Prime brokers are the primary counterparties providing explicit leverage to the hedge fund industry. From a counterparty risk perspective, however, hedge funds could better protect their assets by holding them in a custodian bank account rather than a prime brokerage account. Nevertheless, the majority of hedge funds keep their assets in prime brokerage accounts to obtain explicit leverage, while also benefiting from larger prime broker relationships. The main types of explicit leverage include shorting, prime broker financing and repurchase agreements.
When a hedge fund manager “shorts” a security, the manager receives cash for selling a borrowed security, which the manager must purchase back from the prime broker in the future. The borrowed cash can then be used to purchase more securities, giving the hedge fund the ability to buy more assets than the value of the fund.

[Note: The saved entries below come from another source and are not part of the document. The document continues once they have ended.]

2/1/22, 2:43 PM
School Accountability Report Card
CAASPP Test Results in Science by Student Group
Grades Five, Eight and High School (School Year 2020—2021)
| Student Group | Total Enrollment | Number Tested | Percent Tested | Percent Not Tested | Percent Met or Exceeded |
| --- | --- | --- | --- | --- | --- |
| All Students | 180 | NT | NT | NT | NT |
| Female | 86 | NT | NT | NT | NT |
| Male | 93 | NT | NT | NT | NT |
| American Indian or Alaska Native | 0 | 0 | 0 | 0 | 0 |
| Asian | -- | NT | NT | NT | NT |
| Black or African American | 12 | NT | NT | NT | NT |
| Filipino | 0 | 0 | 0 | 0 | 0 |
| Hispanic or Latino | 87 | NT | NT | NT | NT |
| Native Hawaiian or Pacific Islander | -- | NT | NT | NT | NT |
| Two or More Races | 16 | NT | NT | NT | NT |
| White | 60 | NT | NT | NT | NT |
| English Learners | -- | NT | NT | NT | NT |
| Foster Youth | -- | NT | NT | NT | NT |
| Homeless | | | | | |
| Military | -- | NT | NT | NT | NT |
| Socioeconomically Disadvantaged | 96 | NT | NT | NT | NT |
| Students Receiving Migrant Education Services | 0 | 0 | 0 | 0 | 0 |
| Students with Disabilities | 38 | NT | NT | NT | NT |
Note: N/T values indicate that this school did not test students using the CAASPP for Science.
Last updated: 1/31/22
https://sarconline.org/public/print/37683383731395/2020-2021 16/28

Shorting is an explicit form of leverage and, as such, an investor can see all the information pertaining to that short position directly on a hedge fund's balance sheet. Specifically, the liability section on a balance sheet will have a line item called “Securities Sold Short.” This line item will detail not only the fair value that the fund owes to the prime broker at the date the short positions are to be closed out, but also the total cash proceeds given to the hedge fund when the short was entered. In addition, explicit leverage also has costs that can appear on an income statement. For example, shorting has associated costs, including stock-borrow fees and dividend expenses. Stock-borrow fees are self-explanatory but some investors do not realize that a short borrower bears an additional expense when dividends are paid by the shorted stock. Sometimes these items are rolled into one expense line and not broken out on the income statement separately. Accordingly, investors should ask their managers to give them details on these items to see how much shorting has cost the funds.

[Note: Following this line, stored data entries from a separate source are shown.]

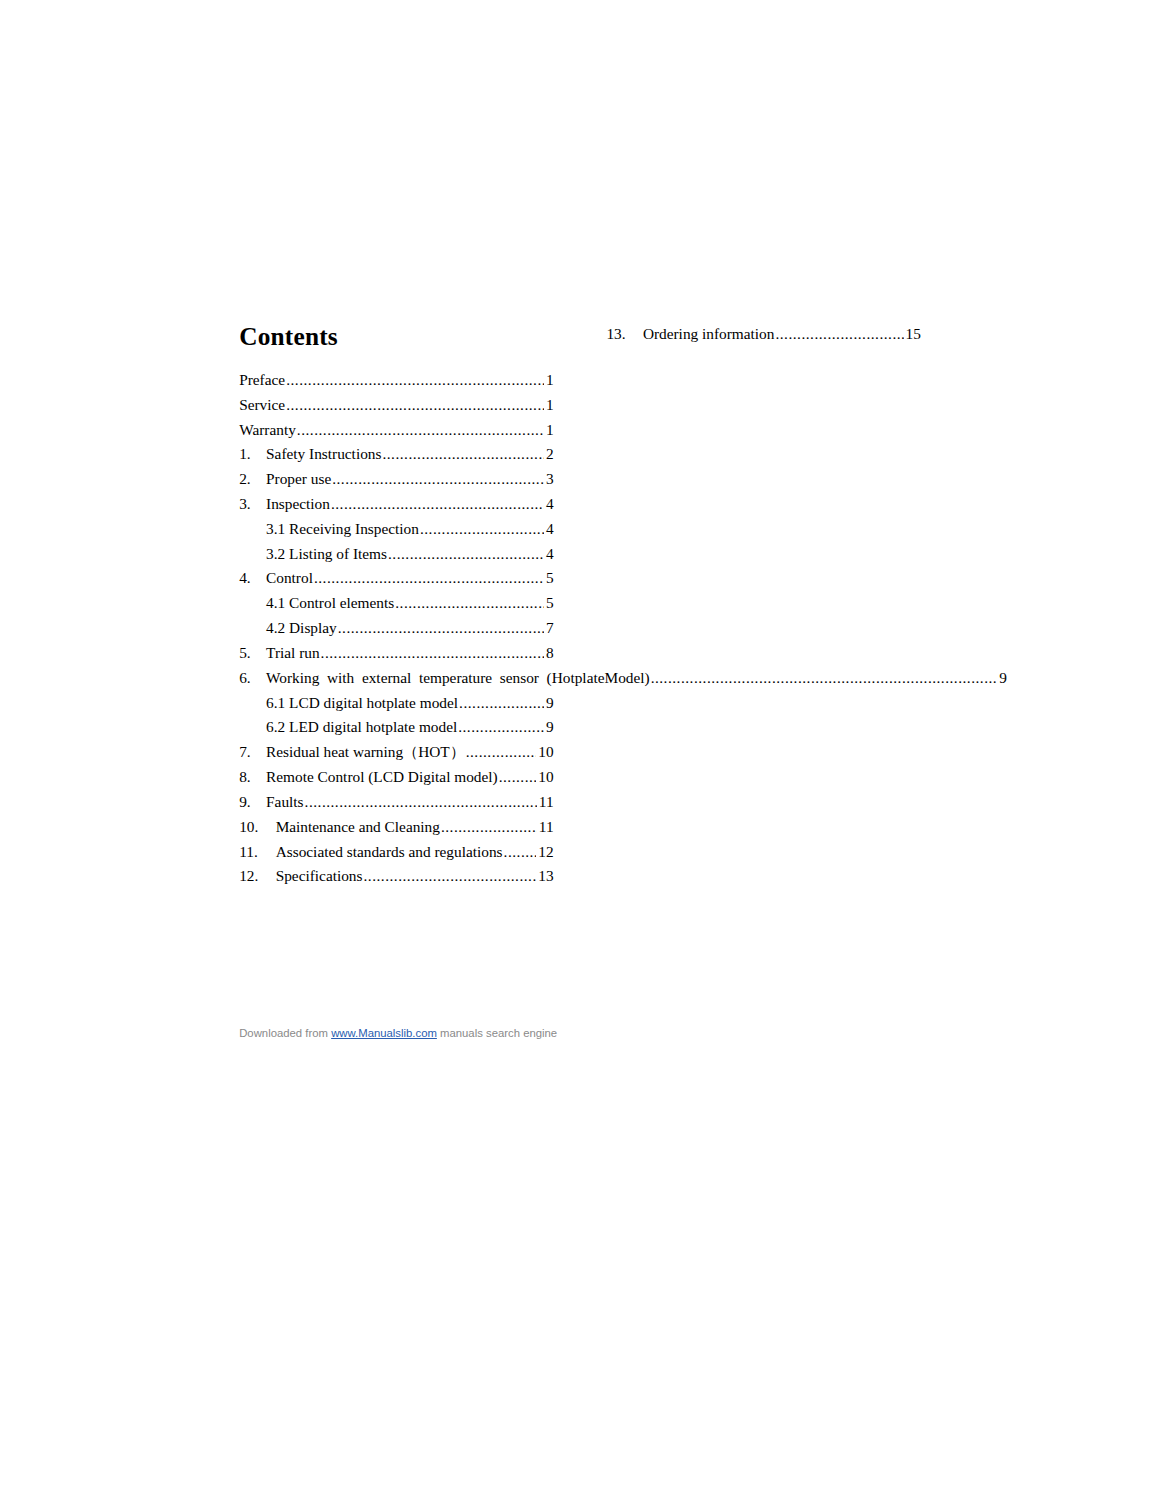Contents
Preface ................................................................................. 1
Service ................................................................................. 1
Warranty .............................................................................. 1
1. Safety Instructions ....................................................... 2
2. Proper use ..................................................................... 3
3. Inspection ..................................................................... 4
3.1 Receiving Inspection ............................................. 4
3.2 Listing of Items ..................................................... 4
4. Control .......................................................................... 5
4.1 Control elements ................................................... 5
4.2 Display ..................................................................... 7
5. Trial run ......................................................................... 8
6. Working with external temperature sensor (Hotplate
Model) ................................................................................ 9
6.1 LCD digital hotplate model ................................... 9
6.2 LED digital hotplate model ................................... 9
7. Residual heat warning（HOT） ............................... 10
8. Remote Control (LCD Digital model) ....................... 10
9. Faults ............................................................................. 11
10. Maintenance and Cleaning ......................................... 11
11. Associated standards and regulations ......................... 12
12. Specifications ............................................................. 13
13. Ordering information ................................................. 15
Downloaded from www.Manualslib.com manuals search engine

Hedge funds can also get additional leverage from their prime broker. Depending on the jurisdiction and the prime broker being used, the rules might differ. The basic concept is that a prime broker will extend credit to a manager in exchange for the manager putting up cash and securities to be held in custody as collateral. The amount of collateral needed from the manager can be based on either the entire value of the manager's portfolio or can be determined on a security-by-security basis. When considering the value of the entire portfolio, a prime broker considers all of the fund positions in the aggregate to assess the amount that the broker is willing to lend to the fund. This is otherwise known as portfolio margining. When collateral is determined on a security-by security basis, a prime broker “haircuts” the value of the security to some degree, lending less than the full value based on the riskiness of the security itself.

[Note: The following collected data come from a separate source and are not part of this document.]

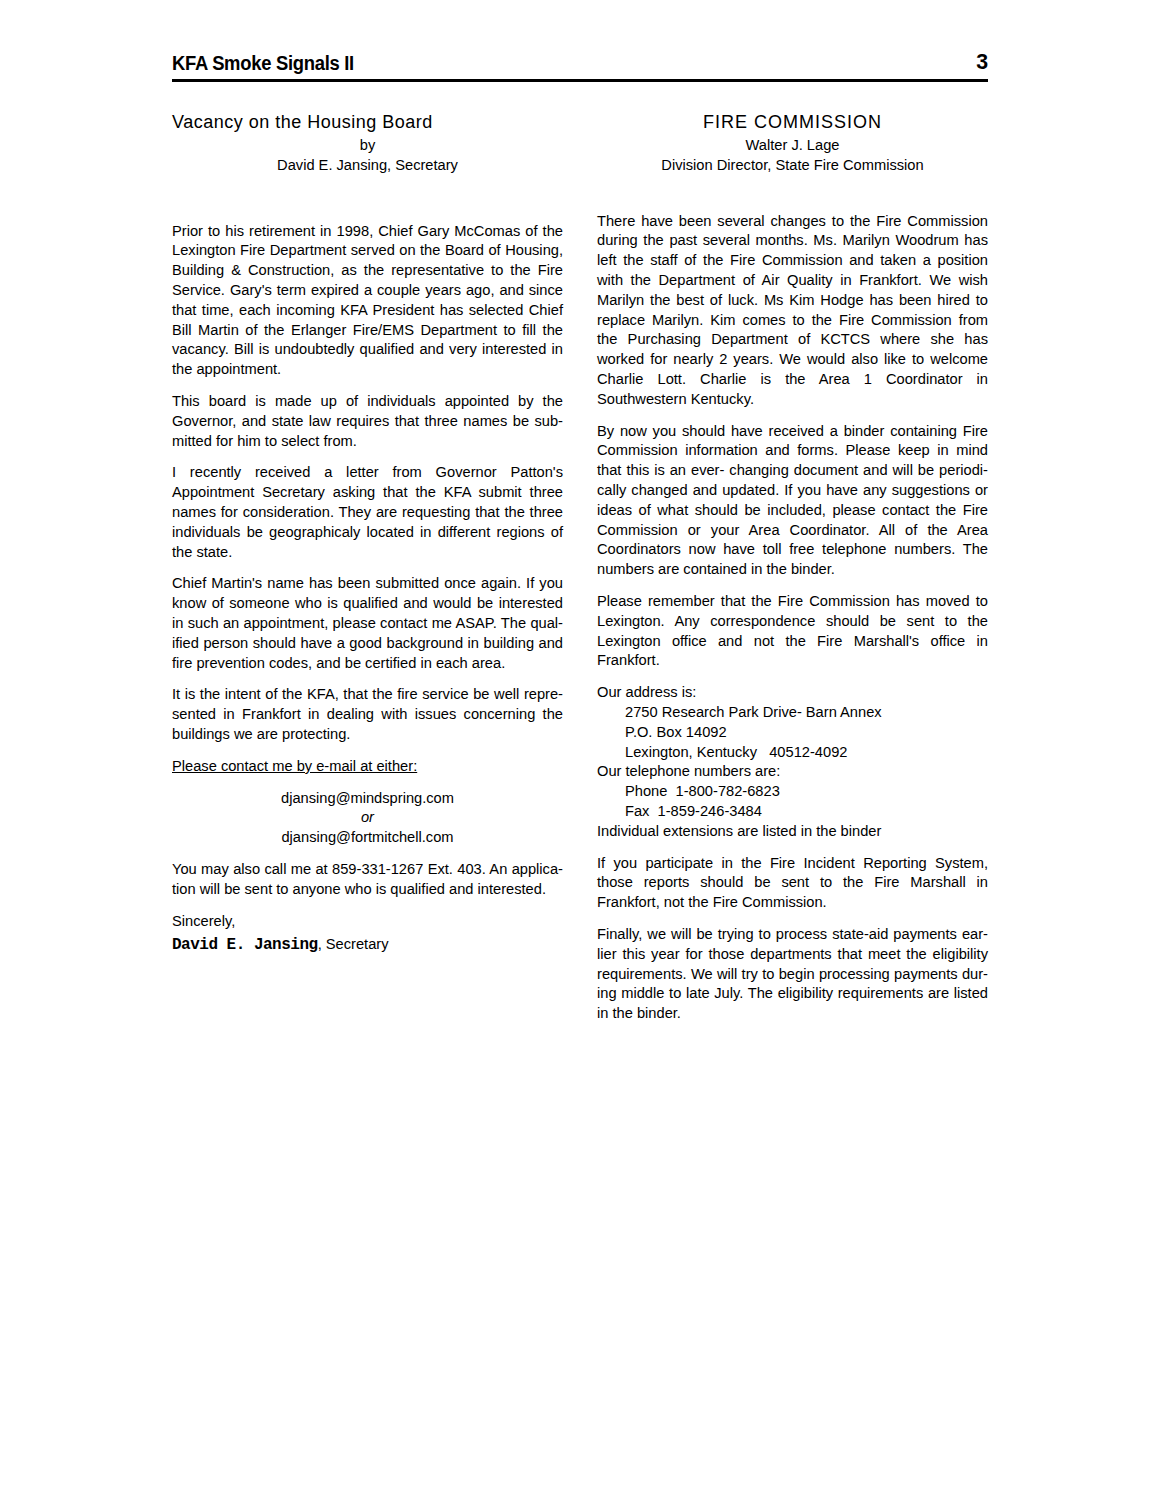KFA Smoke Signals II
3
Vacancy on the Housing Board
by
David E. Jansing, Secretary
Prior to his retirement in 1998, Chief Gary McComas of the Lexington Fire Department served on the Board of Housing, Building & Construction, as the representative to the Fire Service. Gary's term expired a couple years ago, and since that time, each incoming KFA President has selected Chief Bill Martin of the Erlanger Fire/EMS Department to fill the vacancy. Bill is undoubtedly qualified and very interested in the appointment.
This board is made up of individuals appointed by the Governor, and state law requires that three names be submitted for him to select from.
I recently received a letter from Governor Patton's Appointment Secretary asking that the KFA submit three names for consideration. They are requesting that the three individuals be geographicaly located in different regions of the state.
Chief Martin's name has been submitted once again. If you know of someone who is qualified and would be interested in such an appointment, please contact me ASAP. The qualified person should have a good background in building and fire prevention codes, and be certified in each area.
It is the intent of the KFA, that the fire service be well represented in Frankfort in dealing with issues concerning the buildings we are protecting.
Please contact me by e-mail at either:
djansing@mindspring.com
or
djansing@fortmitchell.com
You may also call me at 859-331-1267 Ext. 403. An application will be sent to anyone who is qualified and interested.
Sincerely,
David E. Jansing, Secretary
FIRE COMMISSION
Walter J. Lage
Division Director, State Fire Commission
There have been several changes to the Fire Commission during the past several months. Ms. Marilyn Woodrum has left the staff of the Fire Commission and taken a position with the Department of Air Quality in Frankfort. We wish Marilyn the best of luck. Ms Kim Hodge has been hired to replace Marilyn. Kim comes to the Fire Commission from the Purchasing Department of KCTCS where she has worked for nearly 2 years. We would also like to welcome Charlie Lott. Charlie is the Area 1 Coordinator in Southwestern Kentucky.
By now you should have received a binder containing Fire Commission information and forms. Please keep in mind that this is an ever- changing document and will be periodically changed and updated. If you have any suggestions or ideas of what should be included, please contact the Fire Commission or your Area Coordinator. All of the Area Coordinators now have toll free telephone numbers. The numbers are contained in the binder.
Please remember that the Fire Commission has moved to Lexington. Any correspondence should be sent to the Lexington office and not the Fire Marshall's office in Frankfort.
Our address is:
2750 Research Park Drive- Barn Annex
P.O. Box 14092
Lexington, Kentucky 40512-4092
Our telephone numbers are:
Phone 1-800-782-6823
Fax 1-859-246-3484
Individual extensions are listed in the binder
If you participate in the Fire Incident Reporting System, those reports should be sent to the Fire Marshall in Frankfort, not the Fire Commission.
Finally, we will be trying to process state-aid payments earlier this year for those departments that meet the eligibility requirements. We will try to begin processing payments during middle to late July. The eligibility requirements are listed in the binder.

In the past, prime brokers have been able to lend to hedge funds very cheaply. However, the heightened regulatory environment that banks face as a result of Basel III and Dodd-Frank has made this practice more difficult because of higher internal capital requirements. As a result, prime brokers are becoming more conservative about lending assets to hedge funds, putting pressure on fees for this sort of financing.
In many cases, prime broker leverage can be tracked by analyzing hedge fund investments: if the total investment in securities less the cash from shorting is greater than the net assets in the fund, the hedge fund is probably using some type of prime broker leverage. If it is apparent that the hedge fund is borrowing from a prime broker, an investor should review the interest expense line item on the income statement of that hedge fund. This line item is primarily the interest charged by the prime broker for extending its line of credit.
Repurchase agreements, or repos, are also a common way for hedge funds to gain additional leverage. When a hedge fund enters a repo agreement, the hedge fund sells a security it owns to a repo counterparty (normally a prime broker), receiving cash and promising to repurchase that same security at a fixed price on a future date from the counterparty. By doing this, the hedge fund obtains exposure to the position while retaining the ability to use the cash for other investments during the term of the repo. When the repo expires, the counterparties either have to enter into another contract to continue to finance the security or the hedge fund pays for the security. Because of the complexity of these arrangements, cash management is critical to the hedge fund. On the balance sheet, the amount that a hedge fund has financed through repos is also shown in the liability section. The cost of these agreements to the fund is not as transparent as other forms of explicit leverage because the prime brokers make money on the spread between the purchase and sale price on the security in the contract. However, investors can look to the footnotes of the financial statements to discern important details around these contracts.